You can also check if the mainstream binary I used bricks your board.

chris1seto commented 5 years ago

I'll go ahead and try this tomorrow. I guess if I can build a successful binary using those directions we can go ahead and close the bug report. I am extremely curious as to why the tarball release generates a binary that fails in this way though. Perhaps some kind of difference in optimization?

nitrousnrg commented 5 years ago

I'm baffled as well, but at the same time, I'm not. The purpose of me pushing a motor simulator into vesc codebase is exactly this, to be able to automate tests on real hardware. If one day we bump the compiler version we could hit a problem like this and the test tools will catch the problem for us.

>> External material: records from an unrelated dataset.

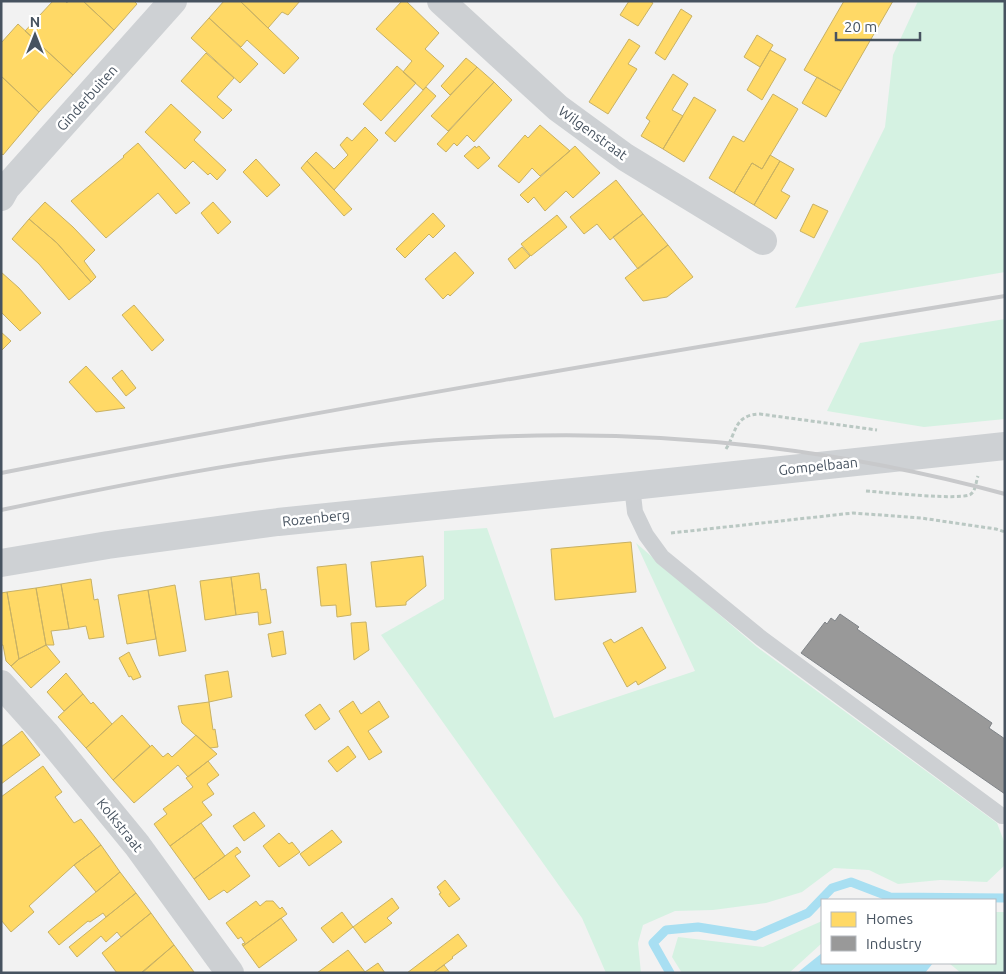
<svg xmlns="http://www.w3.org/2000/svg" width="1006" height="974" font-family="Ubuntu,sans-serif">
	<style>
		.green { fill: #d5f2e2 }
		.water { fill: #a8dff2 }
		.homes { fill: #ffd966; stroke: #c8b164 }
		.industry { fill: #999; stroke: #808488 }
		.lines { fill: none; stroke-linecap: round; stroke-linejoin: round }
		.stream { stroke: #a8dff2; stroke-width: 9 }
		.path { stroke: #bac8c3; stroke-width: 3; stroke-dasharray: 4 2.5; stroke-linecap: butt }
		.lane { stroke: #cdd0d3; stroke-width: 16 }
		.street { stroke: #cdd0d3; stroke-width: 28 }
		.secondary { stroke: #ced1d4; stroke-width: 28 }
		.rail { stroke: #c8c9cb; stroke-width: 4 }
		.labels { text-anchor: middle; stroke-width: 5; stroke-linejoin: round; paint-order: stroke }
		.street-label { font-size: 14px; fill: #475360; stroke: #fff }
	</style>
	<rect width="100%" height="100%" fill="#f2f2f2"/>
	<path class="green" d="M918 1H1005V272L795 308 885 127 893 55Z
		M1005 319V419L924 427 827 411 860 343Z
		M487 528 554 718 695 671 636 543 757 647 997 823 1005 844V865L987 882 940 880 898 884 869 870 834 868 802 892 766 903 713 910 675 911 643 925 638 943 641 973H606L582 918 381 635 444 599V531Z
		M995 912H1005V973H961L949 963H995Z
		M822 921V943L789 973H682L672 957 678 937 763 947Z"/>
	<path class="water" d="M822 953V963H933L925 973H797Z"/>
	<path class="homes" d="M53 1H65L67 3 68 1H83L114 30 73 75 25 31Z
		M83 1H134L137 4 114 30Z
		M224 1H240L299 58 284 74 247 40 241 47 209 18Z
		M240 1H300L288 15 282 12 268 28Z
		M402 1H406L439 33 425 49 444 66 423 90 403 72 412 61 376 29Z
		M629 1H649L653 3 638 26 620 15Z
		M844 1H893L841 91 804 70Z
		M681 9 692 16 665 60 655 53Z
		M209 18 258 64 240 83 191 38Z
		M18 24 73 75 39 112 1 76V43Z
		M757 35 773 45 760 67 744 57Z
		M629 39 640 46 628 64 637 69 608 114 589 102Z
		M770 50 786 59 762 100 747 90Z
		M206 53 234 78 217 97 232 110 223 119 181 81Z
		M466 58 477 67 450 95 441 86Z
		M397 66 416 83 381 121 363 104Z
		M477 67 494 82 448 131 431 116Z
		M673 74 688 84 672 110 683 116 663 149 641 136 650 121 646 118Z
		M1 76 39 112 3 155 1 153Z
		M817 77 841 91 826 117 802 103Z
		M494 82 512 100 474 142 467 135 457 146 454 143 446 152 437 144Z
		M426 87 436 96 395 142 385 133Z
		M773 94 798 109 762 169 752 163 734 193 709 178 733 136 744 142Z
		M694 97 716 110 684 162 663 149Z
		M171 104 201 132 194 140 226 170 217 180 210 173 208 175 193 161 185 169 145 132Z
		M540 125 570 151 540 176 532 168 519 183 498 166 525 135 528 138Z
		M365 127 378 140 334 190 307 161 316 152 334 169 348 155 340 145 347 137 352 141Z
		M138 143 190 203 176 214 158 193 106 238 71 201 124 157 123 156Z
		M475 146 476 148 479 146 490 158 478 169 464 156Z
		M575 146 600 173 573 198 566 191 545 211 534 197 528 203 520 195Z
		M770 155 780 161 754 205 734 193 752 163 762 169Z
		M256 159 280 185 267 197 243 172Z
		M307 161 352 209 344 216 301 168Z
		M780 161 794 169 781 191 790 196 776 219 754 205Z
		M616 180 643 214 610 240 597 224 584 234 570 217Z
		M45 202 73 227 95 250 84 261 96 277 91 282 57 243 29 219Z
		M213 202 231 222 218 234 201 213Z
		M813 204 828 211 814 238 800 231Z
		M433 213 445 226 433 238 429 234 405 258 396 249Z
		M643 214 668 245 638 269 613 237Z
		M557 215 567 227 531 256 521 244Z
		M29 219 57 243 91 282 69 300 39 264 12 239Z
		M668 245 693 277 667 297 643 301 625 278Z
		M522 247 530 256 515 269 508 259Z
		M455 252 474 273 450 296 448 294 443 299 425 279Z
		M1 272 19 288 41 313 20 331 1 312Z
		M134 305 164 340 152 351 122 315Z
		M1 332 11 341 1 351Z
		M86 366 125 408 96 412 69 382Z
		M122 370 136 388 126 396 112 378Z
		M631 542 636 592 555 600 551 549Z
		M423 556 426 586 406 602V605L376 607 371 562Z
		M346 564 351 615 337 617 336 605 321 606 317 567Z
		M259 573 261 590 266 589 271 623 259 625 258 612 236 615 231 577Z
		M231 577 236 615 205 620 200 581Z
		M91 579 94 600 98 599 104 637 89 639 86 626 69 629 61 584Z
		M61 584 69 629 51 631 54 645H46L36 588Z
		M175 585 186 651 159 656 148 590Z
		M36 588 46 645 19 659 7 592Z
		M148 590 156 639 127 644 118 595Z
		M7 592 19 659 11 666 6 661 3 645H1V593Z
		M366 622 369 650 354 660 351 623Z
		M642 627 666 668 638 685 636 681 627 687 603 643 611 639 614 643Z
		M283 631 286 654 272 657 268 634Z
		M46 645 60 662 31 688 11 666 19 659Z
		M129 652 141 677 133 680 131 676 129 677 119 658Z
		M228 671 232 697 209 702 205 675Z
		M66 673 83 694 64 711 47 692Z
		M83 694 91 704 93 702 112 724 86 748 58 717Z
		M353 701 361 714 379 701 389 717 368 731 382 752 369 760 339 711Z
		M209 702 213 730 215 729 218 747 210 748 182 723 178 706Z
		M320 704 330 719 315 730 305 715Z
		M122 715 150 746 113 780 86 748Z
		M22 731 40 755 1 784V747Z
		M196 735 217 754 188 777 178 765 134 803 113 780 152 745 163 757 168 753 172 757Z
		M348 746 356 757 337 772 328 761Z
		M208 761 219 775 207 784 214 794 202 802 212 815 170 846 154 824 167 814 163 809 193 787 186 778Z
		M43 766 62 792 55 797 74 823 81 819 101 845 74 865 29 906 34 912 11 932 1 920V797Z
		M254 812 265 826 244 841 233 826Z
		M201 823 225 856 194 879 170 846Z
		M332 830 342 842 309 866 300 854Z
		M279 833 289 844 292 842 300 852 279 867 263 846Z
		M101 845 120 872 96 892 74 865Z
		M237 847 241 852 235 856 250 876 227 893 224 890 209 900 194 879Z
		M120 872 136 893 106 917 103 913 90 922 88 921 59 945 48 932Z
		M445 880 460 899 449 907 439 894 441 893 437 887Z
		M136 893 151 913 121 937 117 932 106 942 101 936 77 957 69 947Z
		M392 898 399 908 387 918 392 923 365 943 353 927Z
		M256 901 260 906 266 901H273L280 909 282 907 287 914 243 946 242 944 245 943 241 937 238 939 226 923Z
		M342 912 353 927 333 943 321 928Z
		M151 913 174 945 142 973H117L102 953Z
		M281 918 297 940 259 968 243 946Z
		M458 934 467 946 452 957 453 958 433 973H407Z
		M174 945 194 972 143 973 142 972Z
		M348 950 365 972 317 973Z
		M378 963 385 973H364L365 972Z
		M444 965 450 973H433Z"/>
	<path class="industry" d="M840 614 859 627 857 629 992 723 989 728 1005 739V794L801 653 825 622 827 624 831 618 835 621Z"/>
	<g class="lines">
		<path class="stream" d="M670 973 653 943 666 930 698 927 755 936 808 913 832 888 851 882 890 897 1005 898"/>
		<path class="path" d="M726 449C737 431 734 415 760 414L877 430
			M866 491C881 492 964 501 971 494 976 490 976 481 978 476
			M671 533 853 513 921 518 996 529 1005 532"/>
		<path class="lane" d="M632 486 635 512 646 535 662 557 761 638 1002 816"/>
		<path class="street" d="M441 1 558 108 625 157 763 241
			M1 684 45 733 137 845 230 973"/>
		<path class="secondary" d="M1 197 6 188 173 1
			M1 563 108 545 278 522 632 486 1005 446"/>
		<path class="rail" d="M1 473C335 407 670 351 1005 296
			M1 510C162 476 325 444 490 437 663 429 838 449 1005 494"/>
	</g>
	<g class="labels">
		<g class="street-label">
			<text transform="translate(87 98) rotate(-48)" y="5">Ginderbuiten</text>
			<text transform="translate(593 133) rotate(36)" y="5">Wilgenstraat</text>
			<text transform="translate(818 466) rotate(-6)" y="5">Gompelbaan</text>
			<text transform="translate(316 518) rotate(-6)" y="5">Rozenberg</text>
			<text transform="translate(120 825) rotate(51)" y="5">Kolkstraat</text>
		</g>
	</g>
	<rect width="1006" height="974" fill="none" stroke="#475360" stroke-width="5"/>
	<rect x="821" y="899" width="175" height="65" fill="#ffffff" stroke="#b5babf"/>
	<rect x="831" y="912" width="25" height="15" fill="#ffd966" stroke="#b5babf"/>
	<text x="866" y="924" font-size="15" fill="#475360">Homes</text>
	<rect x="831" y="936" width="25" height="15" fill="#999999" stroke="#b5babf"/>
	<text x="866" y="949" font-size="15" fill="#475360">Industry</text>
	<g transform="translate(35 35)" stroke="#ffffff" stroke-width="4" paint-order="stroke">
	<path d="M0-4L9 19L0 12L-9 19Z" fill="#475360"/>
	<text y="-8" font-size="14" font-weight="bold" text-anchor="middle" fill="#475360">N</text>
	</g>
	<path d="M836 32v8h84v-8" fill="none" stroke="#475360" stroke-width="2.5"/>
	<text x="844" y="32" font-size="15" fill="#475360" stroke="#ffffff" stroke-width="4" paint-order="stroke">20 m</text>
</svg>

In your pc it could be an environment variable issue, ir maybe the IDE you're using. I'd try an ubuntu virtual machine to be sure. Keep us posted!

chris1seto commented 5 years ago

I haven't had time to test this, but also I don't want to just keep this open since it's pretty clear this is some kind of bizarre build system issue. I guess we can go ahead and close it. Man, I'd really love to know where the difference is though. I'm not even sure how to debug this because I bet different versions of gcc will emit slightly different code, although I'm sure for 99.9999% of differences, it will be inconsequential. But my point is, I'm not sure how you could even diff the disassembly to pinpoint it.

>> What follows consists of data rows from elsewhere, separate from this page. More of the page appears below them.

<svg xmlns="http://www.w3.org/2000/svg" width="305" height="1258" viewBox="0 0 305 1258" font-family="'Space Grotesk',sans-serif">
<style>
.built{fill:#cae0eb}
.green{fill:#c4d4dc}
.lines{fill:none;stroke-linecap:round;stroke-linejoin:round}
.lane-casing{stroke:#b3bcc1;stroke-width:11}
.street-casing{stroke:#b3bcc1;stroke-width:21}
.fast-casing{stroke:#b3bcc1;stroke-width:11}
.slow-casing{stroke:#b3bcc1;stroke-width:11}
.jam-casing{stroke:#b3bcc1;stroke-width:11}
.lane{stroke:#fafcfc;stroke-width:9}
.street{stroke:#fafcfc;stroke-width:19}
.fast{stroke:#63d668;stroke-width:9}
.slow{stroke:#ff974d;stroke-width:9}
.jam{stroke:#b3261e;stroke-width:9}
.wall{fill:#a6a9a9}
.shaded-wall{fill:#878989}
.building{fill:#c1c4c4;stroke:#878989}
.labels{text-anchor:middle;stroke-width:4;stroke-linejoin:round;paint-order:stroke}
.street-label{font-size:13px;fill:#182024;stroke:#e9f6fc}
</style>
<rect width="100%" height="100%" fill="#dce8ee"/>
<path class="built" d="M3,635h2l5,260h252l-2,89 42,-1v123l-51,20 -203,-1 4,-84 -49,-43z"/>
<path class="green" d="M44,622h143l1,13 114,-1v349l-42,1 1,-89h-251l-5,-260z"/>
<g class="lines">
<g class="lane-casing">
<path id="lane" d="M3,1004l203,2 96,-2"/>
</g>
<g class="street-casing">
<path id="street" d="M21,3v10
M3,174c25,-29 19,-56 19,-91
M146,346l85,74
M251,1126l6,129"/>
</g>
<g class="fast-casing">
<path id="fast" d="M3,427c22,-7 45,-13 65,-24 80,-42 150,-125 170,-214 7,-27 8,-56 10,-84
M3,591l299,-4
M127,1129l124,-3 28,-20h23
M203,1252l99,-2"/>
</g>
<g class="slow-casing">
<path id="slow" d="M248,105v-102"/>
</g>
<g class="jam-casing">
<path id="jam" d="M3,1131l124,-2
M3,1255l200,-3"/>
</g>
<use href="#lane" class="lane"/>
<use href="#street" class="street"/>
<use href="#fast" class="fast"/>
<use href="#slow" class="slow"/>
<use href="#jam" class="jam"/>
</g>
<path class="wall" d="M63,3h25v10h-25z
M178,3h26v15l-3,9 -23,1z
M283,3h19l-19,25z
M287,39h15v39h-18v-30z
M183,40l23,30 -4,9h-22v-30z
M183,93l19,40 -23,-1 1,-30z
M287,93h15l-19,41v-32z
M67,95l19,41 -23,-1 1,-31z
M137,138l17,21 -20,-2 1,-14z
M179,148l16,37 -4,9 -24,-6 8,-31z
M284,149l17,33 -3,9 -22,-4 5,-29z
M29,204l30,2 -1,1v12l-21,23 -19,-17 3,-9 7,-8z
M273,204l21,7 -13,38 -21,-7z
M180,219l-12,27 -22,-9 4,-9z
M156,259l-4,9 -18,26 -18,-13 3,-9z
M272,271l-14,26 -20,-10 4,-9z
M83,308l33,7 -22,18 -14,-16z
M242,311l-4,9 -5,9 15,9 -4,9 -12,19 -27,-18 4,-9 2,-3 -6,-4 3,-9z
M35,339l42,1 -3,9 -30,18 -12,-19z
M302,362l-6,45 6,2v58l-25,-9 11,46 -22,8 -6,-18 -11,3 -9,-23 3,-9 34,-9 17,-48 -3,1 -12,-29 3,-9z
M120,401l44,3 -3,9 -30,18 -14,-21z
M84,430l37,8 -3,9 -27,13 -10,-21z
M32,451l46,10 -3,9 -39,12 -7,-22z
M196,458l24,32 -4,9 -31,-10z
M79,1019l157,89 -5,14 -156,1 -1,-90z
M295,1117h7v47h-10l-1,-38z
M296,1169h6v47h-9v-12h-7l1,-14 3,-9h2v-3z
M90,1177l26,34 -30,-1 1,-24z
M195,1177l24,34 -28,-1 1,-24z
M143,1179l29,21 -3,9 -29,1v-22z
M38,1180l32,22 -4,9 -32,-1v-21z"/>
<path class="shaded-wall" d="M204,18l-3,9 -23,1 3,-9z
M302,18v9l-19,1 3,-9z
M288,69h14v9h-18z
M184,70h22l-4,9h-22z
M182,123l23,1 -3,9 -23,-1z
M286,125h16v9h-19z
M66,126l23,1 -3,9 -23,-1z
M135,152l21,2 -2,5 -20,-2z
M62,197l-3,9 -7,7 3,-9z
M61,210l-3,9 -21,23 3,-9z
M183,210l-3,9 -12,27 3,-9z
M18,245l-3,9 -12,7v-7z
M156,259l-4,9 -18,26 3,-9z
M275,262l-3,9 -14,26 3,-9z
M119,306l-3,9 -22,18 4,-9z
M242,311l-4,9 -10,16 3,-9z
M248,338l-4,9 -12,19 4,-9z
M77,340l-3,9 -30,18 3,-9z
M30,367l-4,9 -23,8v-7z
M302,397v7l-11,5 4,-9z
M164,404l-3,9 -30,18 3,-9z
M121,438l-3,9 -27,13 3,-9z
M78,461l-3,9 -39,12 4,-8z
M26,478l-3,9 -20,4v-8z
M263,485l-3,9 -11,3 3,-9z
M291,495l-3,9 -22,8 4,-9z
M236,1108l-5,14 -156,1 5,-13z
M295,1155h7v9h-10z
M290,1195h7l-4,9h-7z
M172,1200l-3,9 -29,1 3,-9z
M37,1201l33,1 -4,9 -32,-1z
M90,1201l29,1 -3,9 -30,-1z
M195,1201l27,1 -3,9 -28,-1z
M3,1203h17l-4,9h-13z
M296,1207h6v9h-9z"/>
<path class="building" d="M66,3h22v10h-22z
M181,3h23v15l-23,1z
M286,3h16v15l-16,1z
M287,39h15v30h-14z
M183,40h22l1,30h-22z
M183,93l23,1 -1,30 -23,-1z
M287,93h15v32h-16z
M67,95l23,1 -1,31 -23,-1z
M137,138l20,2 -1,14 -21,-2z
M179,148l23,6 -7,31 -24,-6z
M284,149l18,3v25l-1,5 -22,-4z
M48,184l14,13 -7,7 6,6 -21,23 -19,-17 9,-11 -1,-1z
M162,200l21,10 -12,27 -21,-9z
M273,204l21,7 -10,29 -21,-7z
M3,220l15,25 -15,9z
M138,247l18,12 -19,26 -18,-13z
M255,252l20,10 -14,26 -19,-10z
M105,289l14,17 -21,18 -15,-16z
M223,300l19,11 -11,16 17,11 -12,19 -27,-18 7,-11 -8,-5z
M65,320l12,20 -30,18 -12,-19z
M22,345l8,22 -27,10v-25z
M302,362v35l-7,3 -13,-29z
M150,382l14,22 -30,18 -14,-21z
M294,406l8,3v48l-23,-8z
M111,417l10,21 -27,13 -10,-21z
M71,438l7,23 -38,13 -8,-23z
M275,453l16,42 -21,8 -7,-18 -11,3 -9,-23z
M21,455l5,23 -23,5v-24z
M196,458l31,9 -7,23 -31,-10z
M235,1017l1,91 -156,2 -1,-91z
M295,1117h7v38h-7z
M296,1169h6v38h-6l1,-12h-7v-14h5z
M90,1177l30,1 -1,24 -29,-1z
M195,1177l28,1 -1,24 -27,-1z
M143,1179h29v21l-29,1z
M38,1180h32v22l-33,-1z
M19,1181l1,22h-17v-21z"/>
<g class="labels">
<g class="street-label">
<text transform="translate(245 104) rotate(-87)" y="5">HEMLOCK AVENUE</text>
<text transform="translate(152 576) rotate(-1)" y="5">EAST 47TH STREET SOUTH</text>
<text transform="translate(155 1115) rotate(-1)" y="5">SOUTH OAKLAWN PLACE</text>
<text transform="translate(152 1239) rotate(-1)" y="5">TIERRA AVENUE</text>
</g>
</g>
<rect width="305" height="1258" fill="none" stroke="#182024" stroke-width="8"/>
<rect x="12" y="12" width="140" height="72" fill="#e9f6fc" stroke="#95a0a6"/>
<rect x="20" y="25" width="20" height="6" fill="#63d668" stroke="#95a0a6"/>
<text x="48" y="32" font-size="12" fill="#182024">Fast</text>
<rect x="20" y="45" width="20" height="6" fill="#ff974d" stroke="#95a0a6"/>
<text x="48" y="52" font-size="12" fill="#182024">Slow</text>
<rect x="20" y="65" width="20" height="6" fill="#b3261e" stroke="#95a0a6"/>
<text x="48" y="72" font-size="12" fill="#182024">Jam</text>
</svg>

vedderb commented 5 years ago

I had a look, and the GCC version you are using is 8 whereas I have been using 7. That should be no problem, but I can give it a try with the same version you are using and see if I encounter the same problem. Will report back in a few days after testing.

chris1seto commented 5 years ago

Thanks Benjamin! That would be excellent!

Guillaume227 commented 5 years ago

I happen to also have a 4.10 Flipsky around so I tested the latest firmware on it.

I have tried reducing 10ms to 1ms or 100us but still get the board reset. If I change it to just continue, it behaves fine. Do you see that too?

tdaede commented 4 years ago

FWIW I can also reproduce this on a 4.12 VESC. I was able to bisect it to the same commit. I'm using GCC 9.2.1 from Fedora's repositories. I also tried @Guillaume227 's suggestion of always continue, however that was an incomplete fix - it gets farther, but USB never comes up.

tdaede commented 4 years ago

I just rebuilt the code with gcc-arm-none-eabi-7-2018-q2-update and now it works perfectly. So it is, in fact, the gcc version that matters.

lalten commented 3 years ago

Had the same issue and can confirm, current master works when compiled with gcc-arm-none-eabi-7-2018-q2 - but will boot loop when compiled with gcc-arm-none-eabi-9-2019-q4.